Customer Segmentation Using RFM and Tableau

One of the fun parts of consulting is getting to work with people who are willing to explain new concepts. XCentium has a relationship with Dr Craig Miller who works in the Simulation and Modeling arena. I recently got a chance to work with him to use a technique called RFM to demonstrate customer segmentation to one of our clients. This is how we used Tableau for this purpose.

RFM:

RFM is a well-known technique that characterizes a customer’s loyalty, likelihood of customer retention and future profitability. It uses business transactions to do this, such as individual customer purchases. Each customer’s purchases are evaluated in the following ways: Recency is how recently the latest transaction occurred. Frequency is the number of transactions in the period being evaluated. Monetary Value is the value of all purchases in the period. Recency, Frequency and Monetary Value are combined to make a single RFM score.

For each of these measures, customers are conceptually sorted and divided into groups. We used 5 groups, resulting in scores from 1 to 5. These scores are then aggregated into a single rating by some means. We used a weighted sum of scores.

Requirement complications:

One complicating factor was that, rather than dividing the customer list into groups with 1/5 of the customers, we used the mean and standard deviation to identify the quintile into which each customer would fall in a normalized distribution.

Given each customer’s score needed calculation of mean and standard deviation, we might have used SQL to calculate the RFM. In our case, this couldn’t work. The requirements were for individual salespeople and regions to be able to see the RFM score calculated for only their particular customers. A quick look at the data showed RFM scores were not evenly spread across regions.

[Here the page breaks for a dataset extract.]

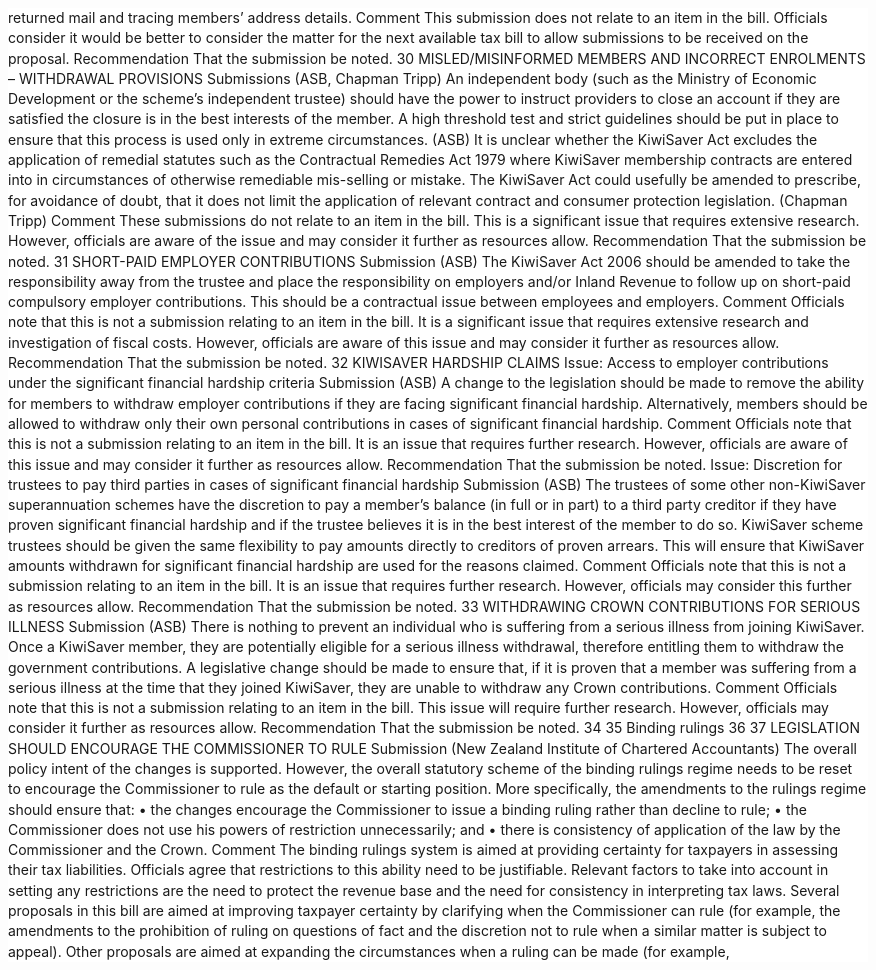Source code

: returned mail and tracing members’ address details. Comment This submission does not relate to an item in the bill. Officials consider it would be better to consider the matter for the next available tax bill to allow submissions to be received on the proposal. Recommendation That the submission be noted. 30 MISLED/MISINFORMED MEMBERS AND INCORRECT ENROLMENTS – WITHDRAWAL PROVISIONS Submissions (ASB, Chapman Tripp) An independent body (such as the Ministry of Economic Development or the scheme’s independent trustee) should have the power to instruct providers to close an account if they are satisfied the closure is in the best interests of the member. A high threshold test and strict guidelines should be put in place to ensure that this process is used only in extreme circumstances. (ASB) It is unclear whether the KiwiSaver Act excludes the application of remedial statutes such as the Contractual Remedies Act 1979 where KiwiSaver membership contracts are entered into in circumstances of otherwise remediable mis-selling or mistake. The KiwiSaver Act could usefully be amended to prescribe, for avoidance of doubt, that it does not limit the application of relevant contract and consumer protection legislation. (Chapman Tripp) Comment These submissions do not relate to an item in the bill. This is a significant issue that requires extensive research. However, officials are aware of the issue and may consider it further as resources allow. Recommendation That the submission be noted. 31 SHORT-PAID EMPLOYER CONTRIBUTIONS Submission (ASB) The KiwiSaver Act 2006 should be amended to take the responsibility away from the trustee and place the responsibility on employers and/or Inland Revenue to follow up on short-paid compulsory employer contributions. This should be a contractual issue between employees and employers. Comment Officials note that this is not a submission relating to an item in the bill. It is a significant issue that requires extensive research and investigation of fiscal costs. However, officials are aware of this issue and may consider it further as resources allow. Recommendation That the submission be noted. 32 KIWISAVER HARDSHIP CLAIMS Issue: Access to employer contributions under the significant financial hardship criteria Submission (ASB) A change to the legislation should be made to remove the ability for members to withdraw employer contributions if they are facing significant financial hardship. Alternatively, members should be allowed to withdraw only their own personal contributions in cases of significant financial hardship. Comment Officials note that this is not a submission relating to an item in the bill. It is an issue that requires further research. However, officials are aware of this issue and may consider it further as resources allow. Recommendation That the submission be noted. Issue: Discretion for trustees to pay third parties in cases of significant financial hardship Submission (ASB) The trustees of some other non-KiwiSaver superannuation schemes have the discretion to pay a member’s balance (in full or in part) to a third party creditor if they have proven significant financial hardship and if the trustee believes it is in the best interest of the member to do so. KiwiSaver scheme trustees should be given the same flexibility to pay amounts directly to creditors of proven arrears. This will ensure that KiwiSaver amounts withdrawn for significant financial hardship are used for the reasons claimed. Comment Officials note that this is not a submission relating to an item in the bill. It is an issue that requires further research. However, officials may consider this further as resources allow. Recommendation That the submission be noted. 33 WITHDRAWING CROWN CONTRIBUTIONS FOR SERIOUS ILLNESS Submission (ASB) There is nothing to prevent an individual who is suffering from a serious illness from joining KiwiSaver. Once a KiwiSaver member, they are potentially eligible for a serious illness withdrawal, therefore entitling them to withdraw the government contributions. A legislative change should be made to ensure that, if it is proven that a member was suffering from a serious illness at the time that they joined KiwiSaver, they are unable to withdraw any Crown contributions. Comment Officials note that this is not a submission relating to an item in the bill. This issue will require further research. However, officials may consider it further as resources allow. Recommendation That the submission be noted. 34 35 Binding rulings 36 37 LEGISLATION SHOULD ENCOURAGE THE COMMISSIONER TO RULE Submission (New Zealand Institute of Chartered Accountants) The overall policy intent of the changes is supported. However, the overall statutory scheme of the binding rulings regime needs to be reset to encourage the Commissioner to rule as the default or starting position. More specifically, the amendments to the rulings regime should ensure that: • the changes encourage the Commissioner to issue a binding ruling rather than decline to rule; • the Commissioner does not use his powers of restriction unnecessarily; and • there is consistency of application of the law by the Commissioner and the Crown. Comment The binding rulings system is aimed at providing certainty for taxpayers in assessing their tax liabilities. Officials agree that restrictions to this ability need to be justifiable. Relevant factors to take into account in setting any restrictions are the need to protect the revenue base and the need for consistency in interpreting tax laws. Several proposals in this bill are aimed at improving taxpayer certainty by clarifying when the Commissioner can rule (for example, the amendments to the prohibition of ruling on questions of fact and the discretion not to rule when a similar matter is subject to appeal). Other proposals are aimed at expanding the circumstances when a ruling can be made (for example,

Our client had many transactions per customer per day. A majority of their customers had a transaction in any given day. Consequently the requirements included de-emphasizing the importance of the Recency measure.

Tableau:

Rather than make one large, monolithic calculation, we built the calculation successively from a number of calculated measures and a table calculation. This approach had the advantage of being understandable, maintainable and more easily tested/debugged.

RValue: was a trivial calculation, used here to document the transition from the client domain into RFM calculation. For Recency it was seconds since 1/1/2000. The other values were number of transactions, and the total sales in the time period.

Z of R: was the Z Score for the measure. That is how many Standard Deviations the customer’s value is from the mean. This required a table calculation because it changed, depending on how we filtered or grouped. This was:

(MAX[RValue] - WINDOW_AVG(MAX([RValue]))) / WINDOW_STDEVP(MAX([RValue])).

RValue was the only measure aggregated using MAX. The other measures are summed. Also, if you try this, it is important to make sure it, or dependent calculated fields, are computed using the relevant dimension(s) for a given visualization.

RScore: reflected the quintile (in our case) in which RValue would lie in a normalized distribution. This was a calculated measure:

IF([ZofR]< -0.84) THEN 1

ELSEIF([ZofR]< -0.25) THEN 2

ELSEIF([ZofR]< 0.25) THEN 3

ELSEIF([ZofR]< .84 ) THEN 4

ELSE 5

END

Those 0.84 and 0.25 values are the fractions of Standard Deviation which delimit the quintiles in a normal distribution. So, for example, 20% of the members of a population with a normal distribution have a Z Score less than Mean – (0.84 * the Standard Deviation).

RWeighting: was a Tableau Parameter used to weight the R Score to control its relative contribution to the final RFM score. As mentioned we de-emphasized R because most recencies were 1 day or less. There were parameter controls to our dashboards to allow users to experiment with the weighting.

Weighted R: was the contribution of the R score to the composite RFM value. The calculation was (RWeighting * RScore).

RFMScore: was the sum of Weighted R, Weighted F and Weighted M. This wasthe primary measure we used for visualization.

Result:

Having a single measure combining several measures of customer value in a meaningful manner allowed us to make visualizations that were powerful, yet visually straightforward. For example, we could map the composite measure in a single map, which I felt was faster to grasp visually than using the 3 component measures individually.

It was helpful to have separate weighted measures. For some visualizations, we showed the contribution of the weighted R, F, and M to the composite score. This answered some follow-up questions in our visualizations.

It was also valuable to be able to alter the weightings of each score. Experimenting with this showed the composite score did not vary in a surprising way as the weightings were changed, within reason.